L’esplosione del tempio di Baelor commissionata dalla regina Cercei è infine quella ciliegina sulla torta che sarebbe risultata ancora più dolce e soddisfacente se solo avesse chiuso la stagione, invece di aprire (in grande stile, va ammesso) l’inizio del season finale.

Ma per Game of Thrones le cose si mettono seriamente male dalla settima stagione in poi.

Prima di tutto, la riduzione da dieci a sette episodi non ha fatto altro che rendere più caotico il tutto. Ci eravamo già resi conto dalla stagione precedente che ormai Game of Thrones si era distaccato dal prodotto che avevamo imparato a conoscere negli anni. Con tre puntate in meno a disposizione, dialoghi iconici pressoché inesistenti e tante scene frenetiche da concentrare in un periodo limitato di minutaggio hanno presto stancato il pubblico che, anche se bombardato di nozioni da tutte le parti, ha perso interesse per la trama povera e troppo caotica.

Troppo spazio è stato dato a storyline come quella di Euron Greyjoy che cerca di conquistare il cuore della regina Cercei, o a “colpi di scena” completamente a caso come quello che vede Benjen Stark salvare la vita al nipote Jon, sacrificandosi. Le stesse conseguenze che portano alla morte di Petyr Baelish sono trattate all’acqua di rose e sembrano scritte appositamente per far uscire di scena il suo personaggio il prima possibile.

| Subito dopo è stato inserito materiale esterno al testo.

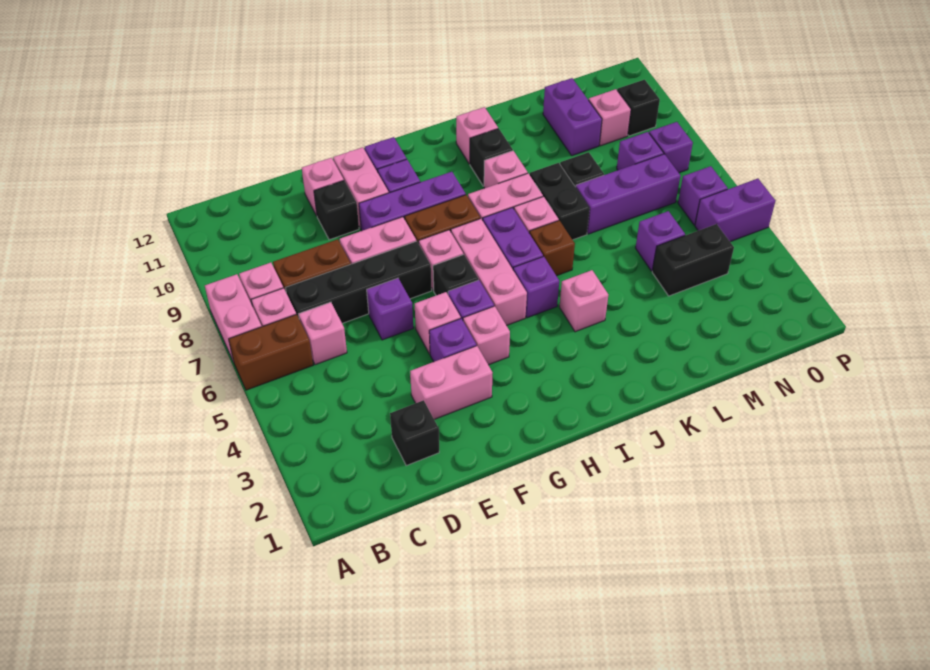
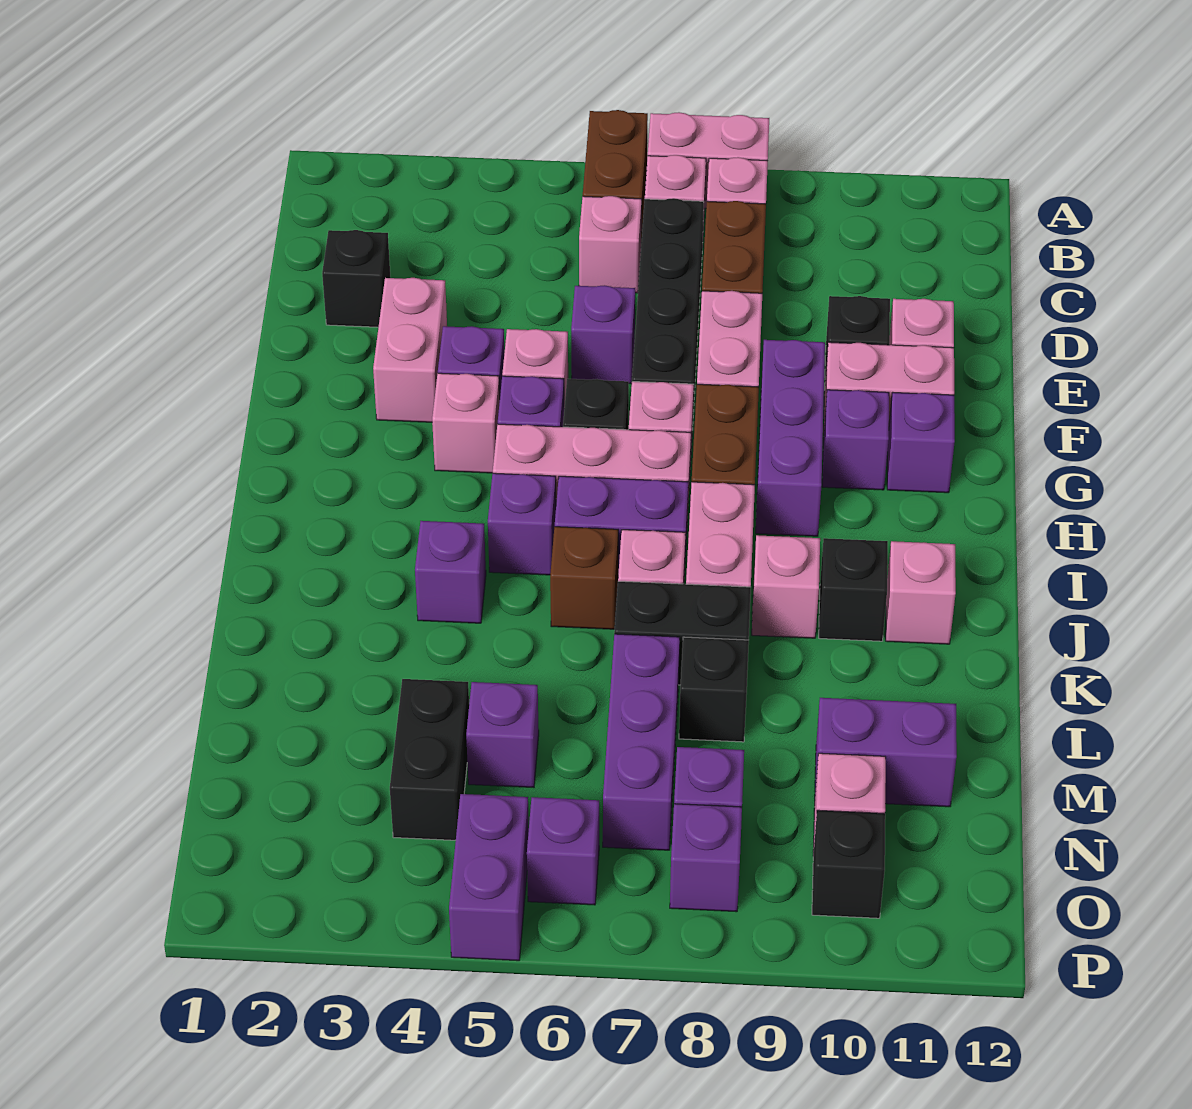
pink brick J4 level 1 -> purple brick J4 level 1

Inoltre la storia d’amore tra Jon e Daenerys, la cui sorte era già stata predetta nella prima stagione, non ha per niente convinto il pubblico, che irritato avrebbe volentieri barattato le loro scene con dei bei dialoghi tra menti illuminate come succedeva nelle prime stagioni.

Il personaggio che più è stato penalizzato da questo taglio è stato Tyrion Lannister, uno dei più amati di Game of Thrones.

Quasi del tutto assente, Tyrion sembra solo l’ombra di sé stesso, privato di qualsivoglia spessore o rilevanza, quando invece nella stagioni passate era uno dei motori principali che mandava avanti la narrazione. Una bravura, quella del suo interprete Peter Dinklage, andata completamente sprecata.

L’ottava e ultima stagione ha definitivamente fatto crollare le aspettative dei fan di Game of Thrones per sempre.

Tanto corta quanto lenta, Game of Thrones ha deluso le aspettative del suo pubblico su tutti i fronti.

Iniziata lentamente, si è un po’ ripresa con il secondo episodio, dove per la prima volta da due stagioni ritroviamo quella tensione e carica emotiva che tanto adoravamo della serie. L’attesa della battaglia contro i non morti riporta a galla le vecchie tradizioni dei lunghi dialoghi davanti al fuoco di un camino, le canzoni cantate per ristorare l’animo, e le improbabili amicizie che, a un passo dalla morte, non sembrano più così improbabili.

Il primo picco di noia viene raggiunto a metà dell’ottava stagione di Game of Thrones (che coincide tristemente solo con il terzo episodio) durante quello che dovrebbe essere invece un momento topico.

Gli Estranei stanno attaccando Grande Inverno e i nostri eroi vanno incontro alla morte. Peccato però che tutto ciò che riguarda la battaglia non sia molto visibile sullo schermo, data la scarsa illuminazione dell’intero l’episodio. Se da una parte la fotografia ha reso tutto più credibile (la battaglia si svolge di notte, in un luogo poco illuminato), dall’altra ha reso più difficile per gli spettatori seguire le vicende e quindi interessarsene.

Prima del disastroso finale, la distruzione della Capitale a seguito dell’ira irrefrenabile di Daenerys ha fatto sbadigliare molti dei fan di Game of Thrones.

Una sola parola: prevedibile. Una scena troppo lunga, dove si vede solo Arya correre per le strade della città, Drogon sputare fuoco sugli innocenti cittadini di Approdo del Re, e il viso della Madre dei Draghi contratto dalla rabbia e dal dolore.

A dimostrazione che il “divorzio” tra gli showrunner e Martin non è stato per nulla una mossa vincente, anche la scena dell’incoronazione di Bran come re dei Sette Regni non ha riscosso il successo che tutti si aspettavano. L’unica cosa vagamente salvabile di quegli ultimi minuti di puntata, è il discorso magistralmente esposto da Tyrion.

In conclusione, Game of Thrones ha avuto il potere di radunare milioni di telespettatori sotto un unico vessillo come nessun’altra serie era mai riuscita a fare.

Nonostante il tiepido inizio, durato per una quantità davvero irrisoria di puntate, lo show è riuscito a mantenere un andamento sempre in salita senza mai vacillare.

Nel finale lo sprint è andato mano a mano a scemare, e gli ultimi episodi hanno deluso la maggior parte dei fan, che l’unica cosa che ormai possono fare è gioire di quanto la prime stagioni sono invece state in grado di regalarci.